» Dataset records
━━━━━━━━━━━━━━━━

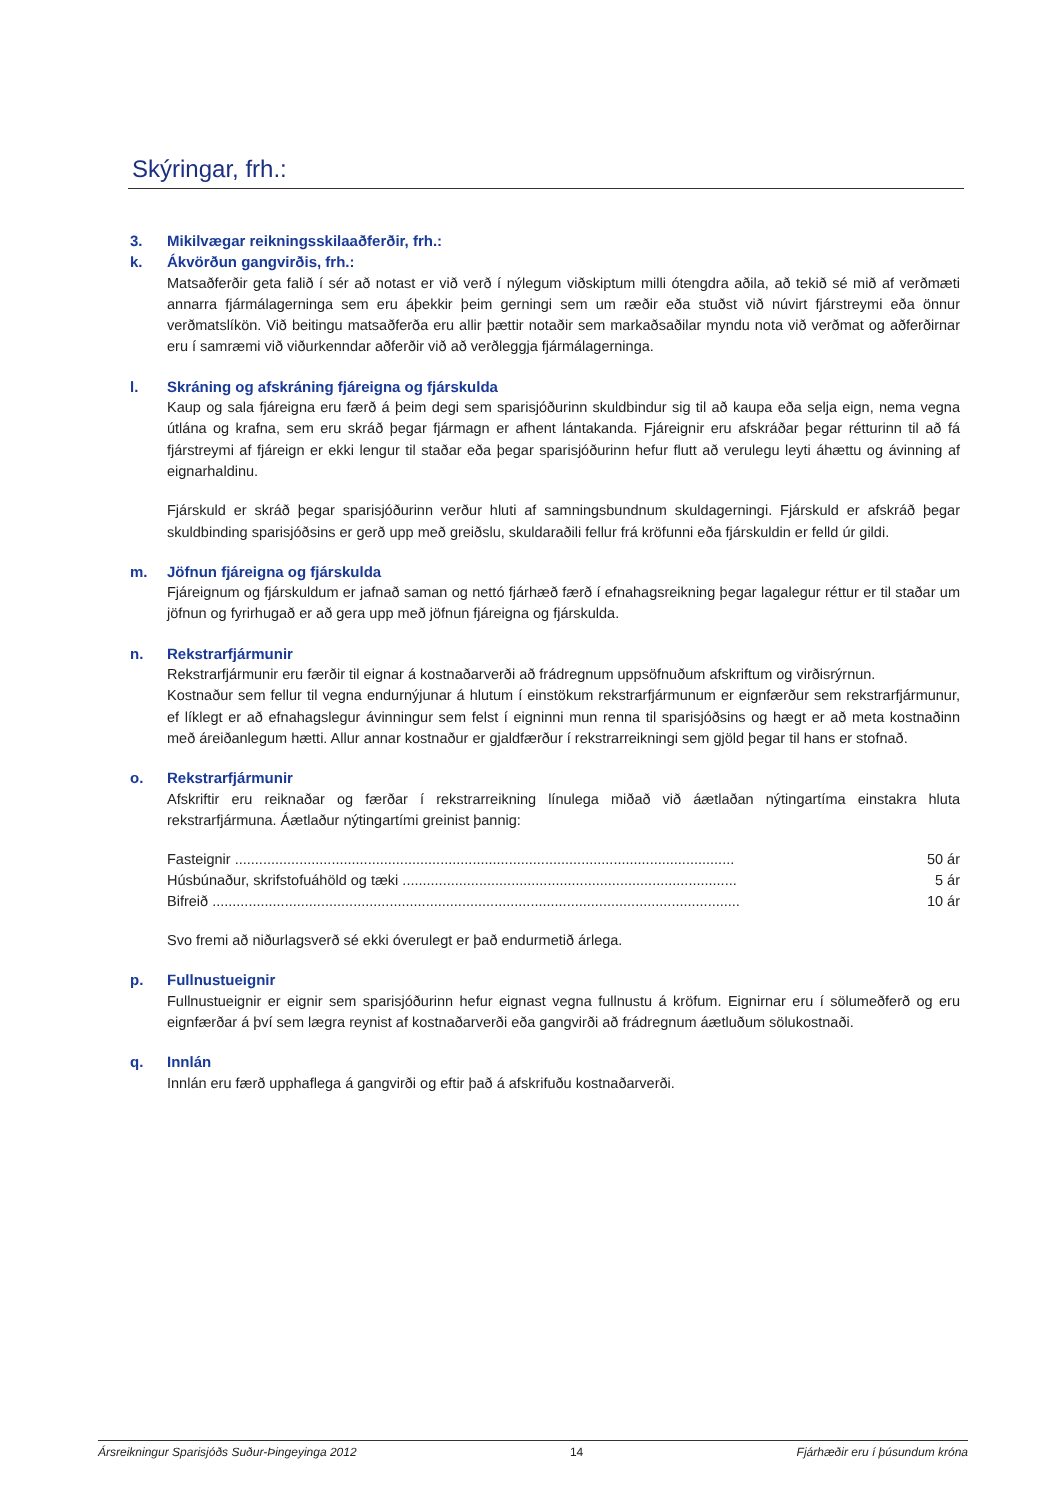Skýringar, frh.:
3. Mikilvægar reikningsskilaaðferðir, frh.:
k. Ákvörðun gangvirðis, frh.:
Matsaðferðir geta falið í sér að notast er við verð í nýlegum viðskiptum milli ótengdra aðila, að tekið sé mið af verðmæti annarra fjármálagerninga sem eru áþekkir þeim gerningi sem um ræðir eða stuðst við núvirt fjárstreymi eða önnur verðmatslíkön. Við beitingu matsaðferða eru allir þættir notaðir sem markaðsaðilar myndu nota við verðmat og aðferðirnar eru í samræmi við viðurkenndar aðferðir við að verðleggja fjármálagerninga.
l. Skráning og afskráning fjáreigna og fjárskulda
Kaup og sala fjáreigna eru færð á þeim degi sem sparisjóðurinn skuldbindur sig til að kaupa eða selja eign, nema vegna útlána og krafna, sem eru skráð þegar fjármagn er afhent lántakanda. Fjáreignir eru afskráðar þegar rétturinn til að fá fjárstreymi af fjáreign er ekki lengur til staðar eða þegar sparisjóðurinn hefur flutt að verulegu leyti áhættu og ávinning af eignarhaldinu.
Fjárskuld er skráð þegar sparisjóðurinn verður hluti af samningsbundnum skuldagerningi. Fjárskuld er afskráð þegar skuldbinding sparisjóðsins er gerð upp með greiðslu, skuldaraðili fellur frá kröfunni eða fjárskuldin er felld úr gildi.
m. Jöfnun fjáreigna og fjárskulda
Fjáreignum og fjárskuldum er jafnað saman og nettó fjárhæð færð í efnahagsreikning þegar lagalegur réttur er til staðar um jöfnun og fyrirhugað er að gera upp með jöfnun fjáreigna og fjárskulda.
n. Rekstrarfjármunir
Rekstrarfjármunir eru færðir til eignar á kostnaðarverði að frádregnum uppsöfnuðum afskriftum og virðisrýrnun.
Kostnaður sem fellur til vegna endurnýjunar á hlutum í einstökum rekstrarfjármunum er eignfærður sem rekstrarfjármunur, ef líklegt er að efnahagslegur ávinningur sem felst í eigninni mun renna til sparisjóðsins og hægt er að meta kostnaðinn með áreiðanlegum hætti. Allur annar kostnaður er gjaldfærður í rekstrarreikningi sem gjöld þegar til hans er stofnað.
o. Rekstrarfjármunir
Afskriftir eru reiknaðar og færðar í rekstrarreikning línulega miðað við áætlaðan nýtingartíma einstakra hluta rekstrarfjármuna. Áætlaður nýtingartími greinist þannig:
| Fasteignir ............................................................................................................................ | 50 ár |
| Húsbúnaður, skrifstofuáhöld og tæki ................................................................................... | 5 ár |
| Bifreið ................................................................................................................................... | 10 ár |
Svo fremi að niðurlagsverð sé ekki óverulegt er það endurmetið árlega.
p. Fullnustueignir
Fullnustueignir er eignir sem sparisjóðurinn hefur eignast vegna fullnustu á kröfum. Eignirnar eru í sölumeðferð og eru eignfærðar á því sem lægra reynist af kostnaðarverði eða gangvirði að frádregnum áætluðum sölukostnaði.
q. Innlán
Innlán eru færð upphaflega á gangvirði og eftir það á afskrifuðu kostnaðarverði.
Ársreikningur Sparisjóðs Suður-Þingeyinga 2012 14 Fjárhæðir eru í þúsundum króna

━━━━━━━━━━━━━━━━

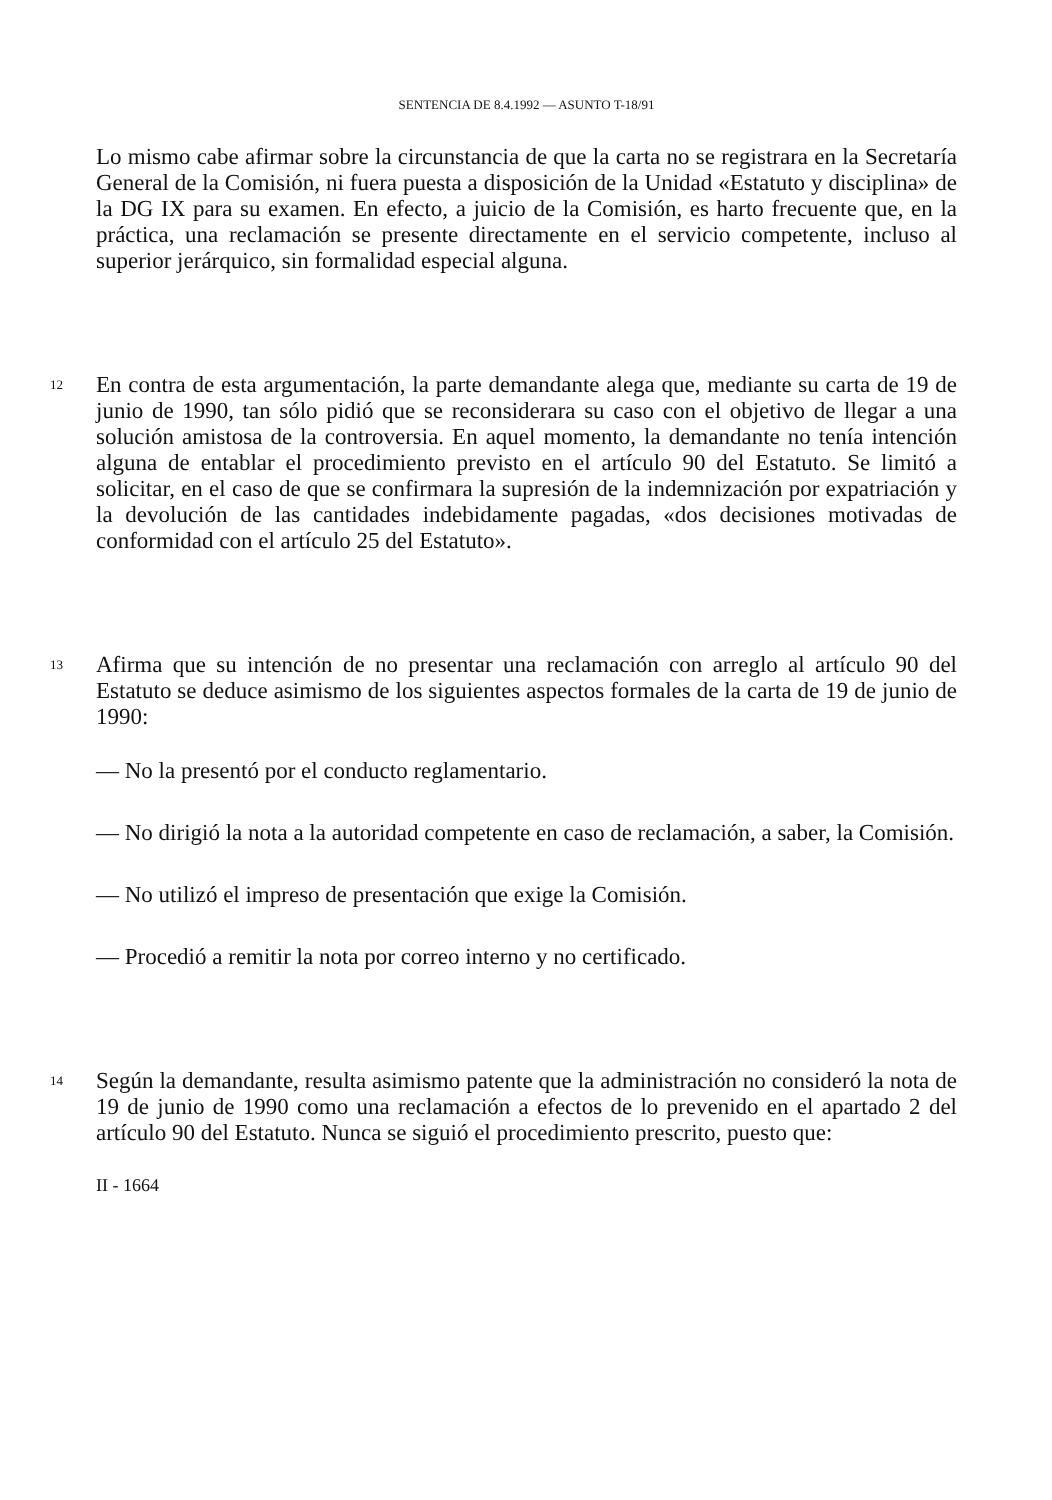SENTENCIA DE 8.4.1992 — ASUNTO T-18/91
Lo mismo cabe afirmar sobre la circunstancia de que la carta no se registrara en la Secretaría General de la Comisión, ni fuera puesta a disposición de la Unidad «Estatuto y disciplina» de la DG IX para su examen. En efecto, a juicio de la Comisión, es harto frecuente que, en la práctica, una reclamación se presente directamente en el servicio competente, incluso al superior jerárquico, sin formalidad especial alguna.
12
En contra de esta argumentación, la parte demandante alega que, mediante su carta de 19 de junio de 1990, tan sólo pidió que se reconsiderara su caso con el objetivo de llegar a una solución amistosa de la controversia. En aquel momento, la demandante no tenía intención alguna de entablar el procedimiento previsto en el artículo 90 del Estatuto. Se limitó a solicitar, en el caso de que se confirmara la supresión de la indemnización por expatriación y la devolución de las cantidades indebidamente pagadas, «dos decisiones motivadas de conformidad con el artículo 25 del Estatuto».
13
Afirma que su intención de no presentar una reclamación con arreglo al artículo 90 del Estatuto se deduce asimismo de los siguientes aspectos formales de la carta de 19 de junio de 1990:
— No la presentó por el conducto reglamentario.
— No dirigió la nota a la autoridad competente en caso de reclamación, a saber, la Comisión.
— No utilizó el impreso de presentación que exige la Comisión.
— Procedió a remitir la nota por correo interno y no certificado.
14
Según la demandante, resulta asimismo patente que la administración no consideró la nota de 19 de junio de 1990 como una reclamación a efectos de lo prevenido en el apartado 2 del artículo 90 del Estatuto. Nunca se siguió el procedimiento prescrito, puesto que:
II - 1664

━━━━━━━━━━━━━━━━

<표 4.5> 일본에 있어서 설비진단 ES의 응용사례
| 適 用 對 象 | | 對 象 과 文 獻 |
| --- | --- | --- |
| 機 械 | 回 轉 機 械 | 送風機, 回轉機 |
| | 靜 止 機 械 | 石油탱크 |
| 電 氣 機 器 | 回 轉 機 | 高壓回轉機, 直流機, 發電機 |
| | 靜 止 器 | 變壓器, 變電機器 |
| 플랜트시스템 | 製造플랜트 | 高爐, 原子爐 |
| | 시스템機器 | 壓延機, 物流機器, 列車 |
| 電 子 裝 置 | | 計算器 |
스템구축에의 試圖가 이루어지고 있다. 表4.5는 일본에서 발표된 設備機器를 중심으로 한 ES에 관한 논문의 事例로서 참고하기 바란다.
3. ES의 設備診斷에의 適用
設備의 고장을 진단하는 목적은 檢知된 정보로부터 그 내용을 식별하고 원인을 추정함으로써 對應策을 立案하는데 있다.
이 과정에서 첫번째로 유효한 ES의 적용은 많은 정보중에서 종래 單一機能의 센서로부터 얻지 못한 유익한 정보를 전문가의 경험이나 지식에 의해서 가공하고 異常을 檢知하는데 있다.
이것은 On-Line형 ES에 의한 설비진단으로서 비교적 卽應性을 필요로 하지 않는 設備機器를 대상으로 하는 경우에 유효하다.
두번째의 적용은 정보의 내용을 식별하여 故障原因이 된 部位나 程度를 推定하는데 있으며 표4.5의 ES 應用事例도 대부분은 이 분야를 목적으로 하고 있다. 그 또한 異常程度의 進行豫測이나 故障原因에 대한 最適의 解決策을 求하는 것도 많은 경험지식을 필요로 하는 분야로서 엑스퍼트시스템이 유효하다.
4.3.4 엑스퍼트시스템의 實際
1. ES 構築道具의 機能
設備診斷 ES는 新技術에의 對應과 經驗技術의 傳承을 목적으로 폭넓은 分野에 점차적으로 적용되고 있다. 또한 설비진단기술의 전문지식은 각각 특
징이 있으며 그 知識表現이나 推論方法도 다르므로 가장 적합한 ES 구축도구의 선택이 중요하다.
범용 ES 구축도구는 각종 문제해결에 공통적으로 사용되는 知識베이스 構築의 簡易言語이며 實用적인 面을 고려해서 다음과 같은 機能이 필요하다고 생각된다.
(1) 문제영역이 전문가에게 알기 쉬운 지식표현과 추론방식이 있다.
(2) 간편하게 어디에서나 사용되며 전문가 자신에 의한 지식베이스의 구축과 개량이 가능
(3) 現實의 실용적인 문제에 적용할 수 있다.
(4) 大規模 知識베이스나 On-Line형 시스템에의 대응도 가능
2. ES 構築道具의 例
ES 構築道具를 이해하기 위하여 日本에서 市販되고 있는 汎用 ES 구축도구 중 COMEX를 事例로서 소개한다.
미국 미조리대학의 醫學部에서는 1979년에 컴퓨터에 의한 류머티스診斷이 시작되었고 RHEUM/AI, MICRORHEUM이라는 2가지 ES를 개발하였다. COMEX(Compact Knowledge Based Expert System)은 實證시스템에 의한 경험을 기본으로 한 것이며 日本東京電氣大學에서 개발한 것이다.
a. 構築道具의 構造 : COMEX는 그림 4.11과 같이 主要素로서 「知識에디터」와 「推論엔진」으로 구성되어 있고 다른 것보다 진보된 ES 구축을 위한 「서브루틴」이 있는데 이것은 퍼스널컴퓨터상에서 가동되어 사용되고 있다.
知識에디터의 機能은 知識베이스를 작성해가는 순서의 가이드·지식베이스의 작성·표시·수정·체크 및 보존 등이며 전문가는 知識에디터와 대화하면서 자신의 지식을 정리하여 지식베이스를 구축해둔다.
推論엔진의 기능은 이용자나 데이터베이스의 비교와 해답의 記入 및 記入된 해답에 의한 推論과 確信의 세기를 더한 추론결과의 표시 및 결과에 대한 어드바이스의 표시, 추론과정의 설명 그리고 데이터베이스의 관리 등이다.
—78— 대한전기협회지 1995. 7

━━━━━━━━━━━━━━━━

» Work task
Taking the records above, retype every line from the one with "(4) 大規模 知識베이스나 On-Line형 시스템에의 대응도 가능" down to the one with "知識에디터의 機能은 知識베이스를", exactly and with nothing else.

» Task result
(4) 大規模 知識베이스나 On-Line형 시스템에의 대응도 가능
2. ES 構築道具의 例
ES 構築道具를 이해하기 위하여 日本에서 市販되고 있는 汎用 ES 구축도구 중 COMEX를 事例로서 소개한다.
미국 미조리대학의 醫學部에서는 1979년에 컴퓨터에 의한 류머티스診斷이 시작되었고 RHEUM/AI, MICRORHEUM이라는 2가지 ES를 개발하였다. COMEX(Compact Knowledge Based Expert System)은 實證시스템에 의한 경험을 기본으로 한 것이며 日本東京電氣大學에서 개발한 것이다.
a. 構築道具의 構造 : COMEX는 그림 4.11과 같이 主要素로서 「知識에디터」와 「推論엔진」으로 구성되어 있고 다른 것보다 진보된 ES 구축을 위한 「서브루틴」이 있는데 이것은 퍼스널컴퓨터상에서 가동되어 사용되고 있다.
知識에디터의 機能은 知識베이스를 작성해가는 순서의 가이드·지식베이스의 작성·표시·수정·체크 및 보존 등이며 전문가는 知識에디터와 대화하면서 자신의 지식을 정리하여 지식베이스를 구축해둔다.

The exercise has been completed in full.